So that’s how we come to know what I might call the new story, or the more beautiful world our hearts know is possible. That’s another way I like to say it. We get glimpses of it, we get called into its service, and with each step of service we may be given more glimpses of it, which come in the form of more experiences that say yeah, you were right. You’re not crazy for following this path. You’re not crazy for thinking that if you just give your gifts in the most beautiful way that you’ll somehow be taken care of. It’s OK to do that. You’re not being irresponsible. You’ll get confirmation. And it doesn’t mean that all of a sudden it’s peaches and cream, and that because you’ve stepped into the gift you will be showered with monetary riches. I mean, no. It may not be that. But you will get confirmation in some form. And you will also go through continued initiations that demolish the illusions that you took into it.

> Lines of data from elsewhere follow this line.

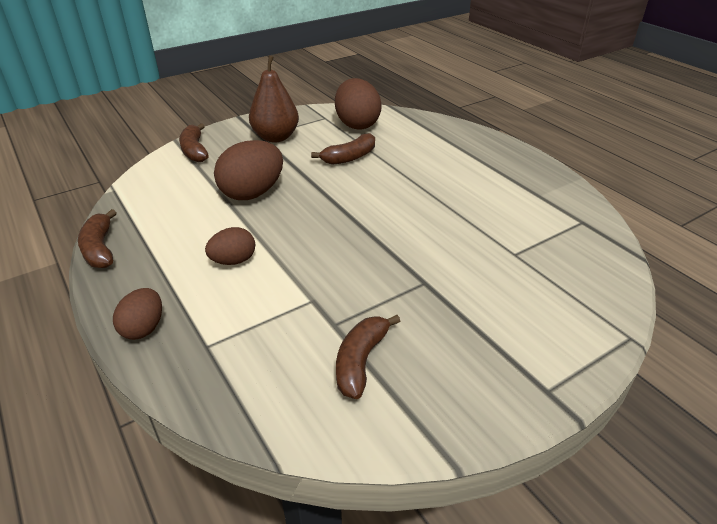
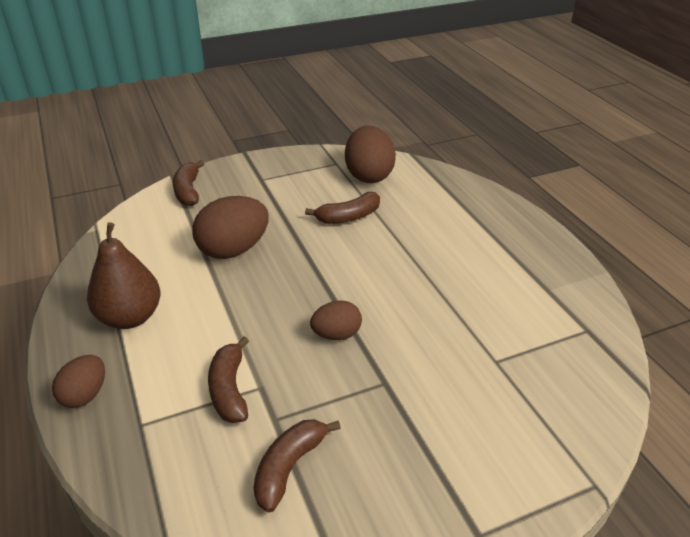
camera: 10 degrees right, 0 degrees up
brown banana [78,209,116,268] -> brown banana moved to [208,337,249,423]
brown egg [205,227,255,265] -> brown egg moved to [310,300,362,340]
brown pear [249,56,299,142] -> brown pear moved to [87,222,161,329]

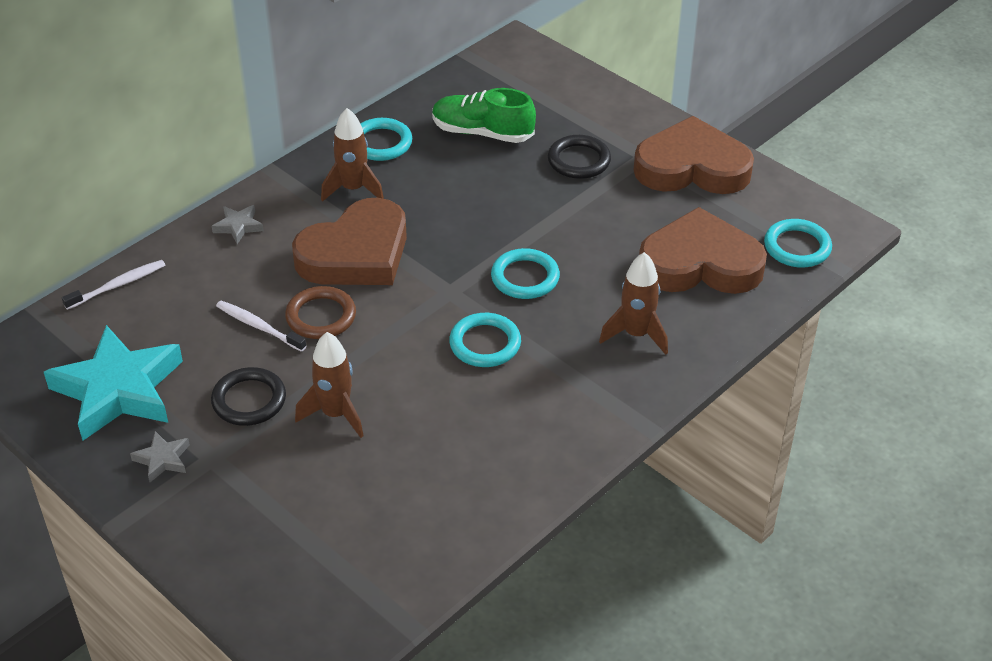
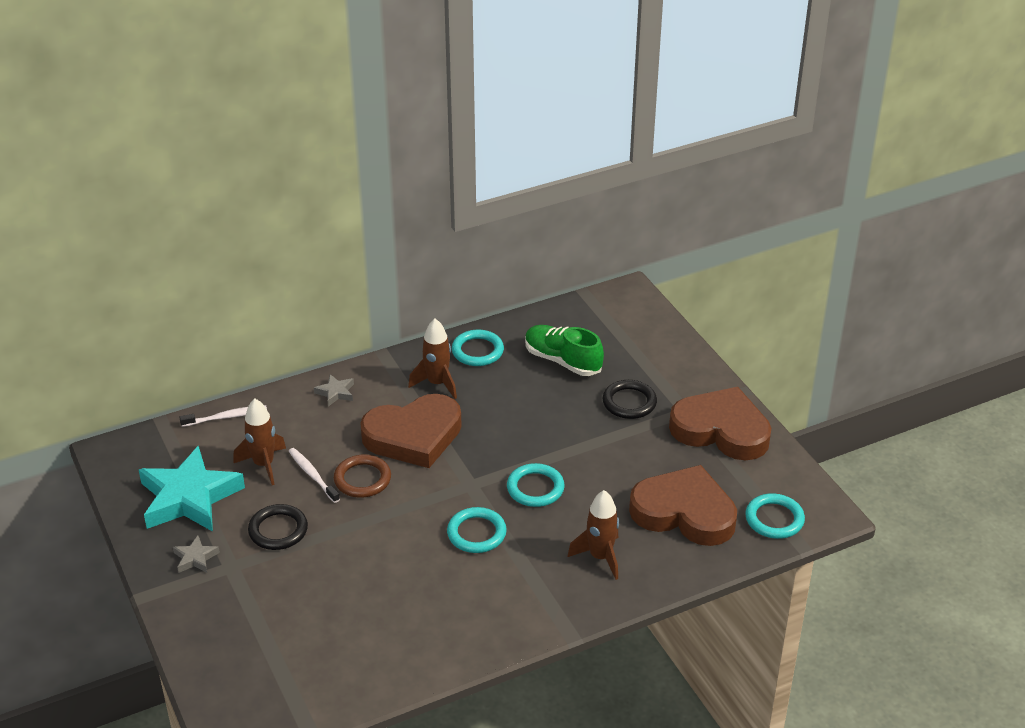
camera: 20 degrees right, 5 degrees down
brown rocket [295,332,364,438] -> brown rocket moved to [233,399,286,485]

So the story reveals itself like this gigantic angelic being coming through the fog and sometimes the fog clears just enough to see one facet of its wing or one little patch of its face, and it’s so beautiful that maybe if you saw the whole thing, you would die or something. Or actually what would happen is that if you saw the whole thing, you’d have to turn away. Because it’s painful, a little bit, to see what could be, to see something that beautiful, and then to know that the world is so far from that, and to be aware of just how much suffering there is, how much wrongness there is, how many children are being abused right now as we speak. And the ones we don’t even recognize their abuse: they’re being locked into classrooms, subject to behavior management techniques, and standardized tests, and minimum wage jobs and the whole thing. And not to mention the ecological world. So in contrast to that ugliness, the beauty is almost too much to take.
So we’re given as big a glimpse as we can handle, and then that sustains us. And we sustain each other by confirming that we’re not crazy, and by sharing the stories that showed us what was possible.